Results of the summarizing process for the arXiv paper: 2411.02780v1

, , , , In the realm of generative models, the success of models like Image Diffusion Models (DMs) and Large Language Models (LLMs) hinges on the availability of large-scale, high-quality datasets. However, obtaining clean data can be challenging in certain fields such as Magnetic Resonance Imaging (MRI) and black-hole imaging due to constraints like time limitations or physical impossibilities. Even for general domain image datasets, creating a copyright-free large-scale dataset can be a costly and complex endeavor. This scarcity of high-quality data has led to the exploration of training generative models using corrupted data, such as blurry or noisy images. Recent frameworks have emerged to address this challenge by training generative models with solely corrupted data. However, these ambient diffusion models often fall short in performance compared to models trained on clean data. To delve deeper into this phenomenon, a study was conducted involving over 80 models trained on datasets with varying levels of corruption across different sample sizes ranging from 30,000 to approximately 1.3 million samples. The results revealed that achieving the same level of performance as models trained on clean data solely with noisy data is unattainable at these sample sizes. Nonetheless, a combination of a small set of clean data (e.g., 10% of the total dataset) along with a larger set of highly noisy data proved sufficient to match the performance of models trained solely on similar-sized clean datasets. This hybrid approach even enabled near state-of-the-art performance. The study also provided theoretical evidence through the development of novel sample complexity bounds for learning from Gaussian Mixtures with varying variances. The theoretical model indicated that for sufficiently large datasets, the marginal utility of a noisy sample diminishes exponentially compared to that of a clean sample. By incorporating a small subset of clean samples into training, significant reductions in sample size requirements for noisy data were observed – aligning with the experimental findings. Overall, this research sheds light on the value and impact of incorporating both clean and noisy data in training generative models and highlights how strategic combinations can lead to enhanced model performance even when faced with limited access to pristine datasets.
Created on 07 Nov. 2024

Assess the quality of the AI-generated content by voting

Score: 0

Why do we need votes?

Votes are used to determine whether we need to re-run our summarizing tools. If the count reaches -10, our tools can be restarted.

Similar papers summarized with our AI tools

Navigate through even more similar papers through a

tree representation

Look for similar papers (in beta version)

By clicking on the button above, our algorithm will scan all papers in our database to find the closest based on the contents of the full papers and not just on metadata.
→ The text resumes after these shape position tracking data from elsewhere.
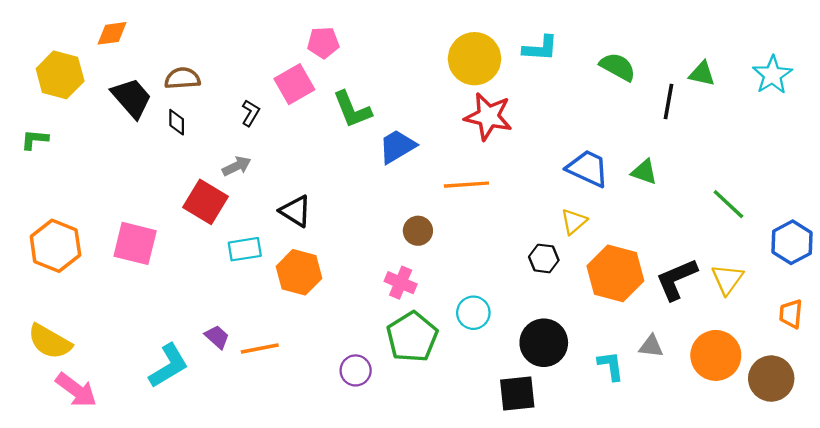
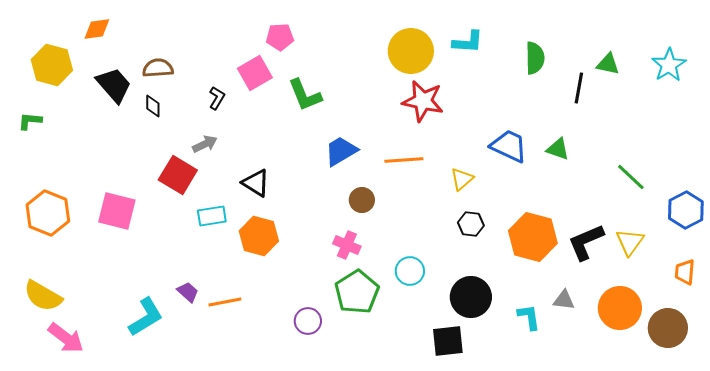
green semicircle: (618, 67) -> (535, 58), turned 60
blue trapezoid: (397, 146) -> (341, 151), moved
yellow triangle: (574, 222) -> (462, 179), moved

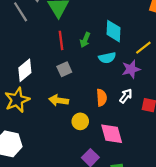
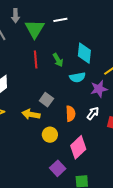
green arrow: (85, 40) -> (58, 60), turned -56
gray square: (64, 69) -> (46, 100), moved, turned -32
pink diamond: (112, 134) -> (78, 147), turned 60

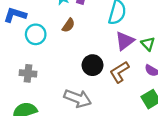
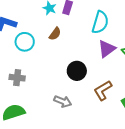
brown L-shape: (119, 72) -> (103, 90), moved
gray arrow: (78, 98) -> (63, 101), size x0.7

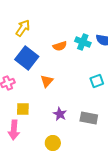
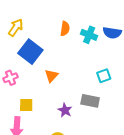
yellow arrow: (23, 28) -> (16, 28), moved
orange semicircle: (60, 46) -> (65, 29), moved, turned -64
gray rectangle: (89, 118) -> (90, 101), moved

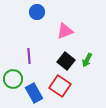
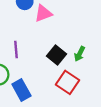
pink triangle: (65, 31) -> (43, 13), moved
red square: (60, 86) -> (67, 82), moved

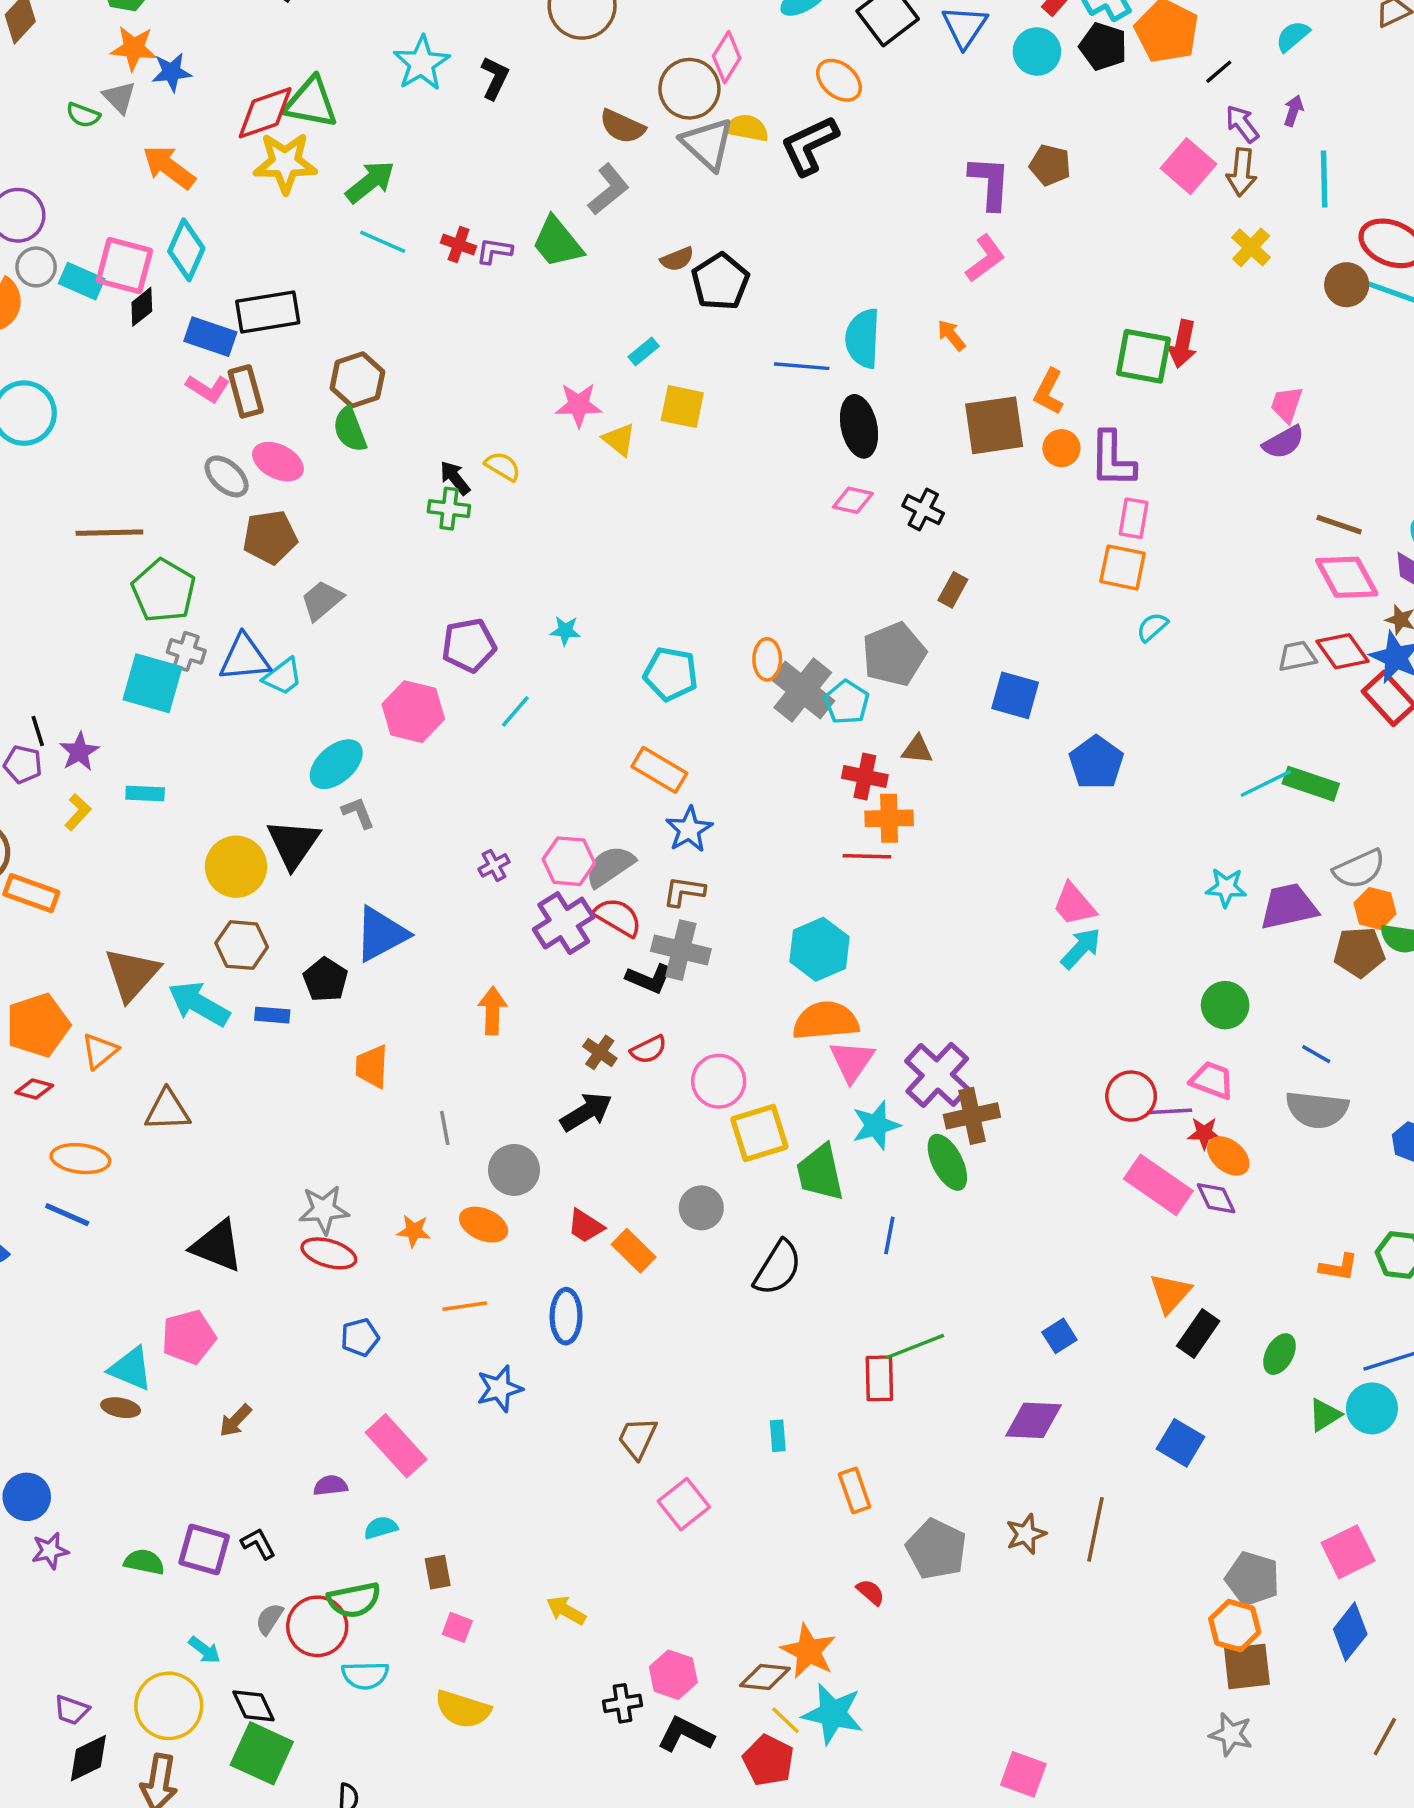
Please note that it only works for papers that we have generated summaries for and you can rerun it from time to time to get a more accurate result while our database grows.

Disclaimer: The AI-based summarization tool and virtual assistant provided on this website may not always provide accurate and complete summaries or responses. We encourage you to carefully review and evaluate the generated content to ensure its quality and relevance to your needs.